> [DATA TO EXAMINE]

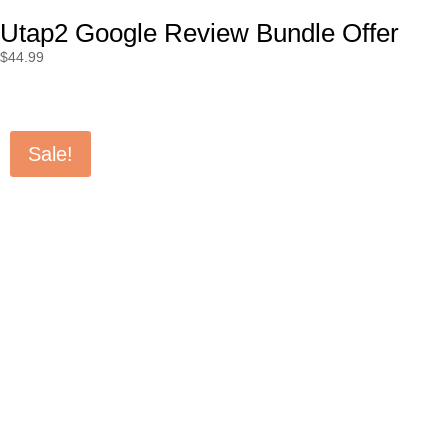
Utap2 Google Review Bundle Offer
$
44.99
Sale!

...

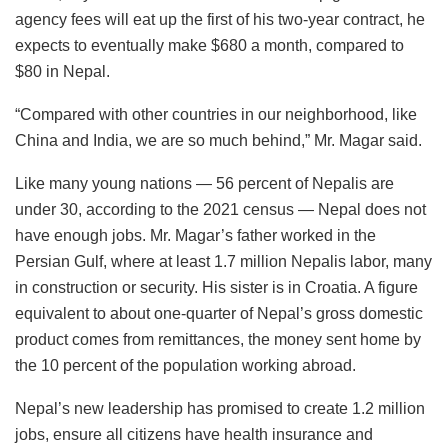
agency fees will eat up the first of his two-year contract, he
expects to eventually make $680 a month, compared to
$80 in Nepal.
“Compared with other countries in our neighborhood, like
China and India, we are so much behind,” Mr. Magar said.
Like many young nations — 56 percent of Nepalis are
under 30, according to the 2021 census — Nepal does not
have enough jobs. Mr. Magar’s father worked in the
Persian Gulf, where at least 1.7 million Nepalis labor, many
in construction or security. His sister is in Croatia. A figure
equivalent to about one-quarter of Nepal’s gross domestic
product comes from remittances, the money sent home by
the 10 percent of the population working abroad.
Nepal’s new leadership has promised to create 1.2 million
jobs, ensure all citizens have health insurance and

> [YOUR INSTRUCTIONS]
Copy out, line for line and without any change, the part of the records above that opens with the line containing "agency fees will" and closes with the line containing "equivalent to about", including both of those lines.

> [EXERCISE RESULT]
agency fees will eat up the first of his two-year contract, he
expects to eventually make $680 a month, compared to
$80 in Nepal.
“Compared with other countries in our neighborhood, like
China and India, we are so much behind,” Mr. Magar said.
Like many young nations — 56 percent of Nepalis are
under 30, according to the 2021 census — Nepal does not
have enough jobs. Mr. Magar’s father worked in the
Persian Gulf, where at least 1.7 million Nepalis labor, many
in construction or security. His sister is in Croatia. A figure
equivalent to about one-quarter of Nepal’s gross domestic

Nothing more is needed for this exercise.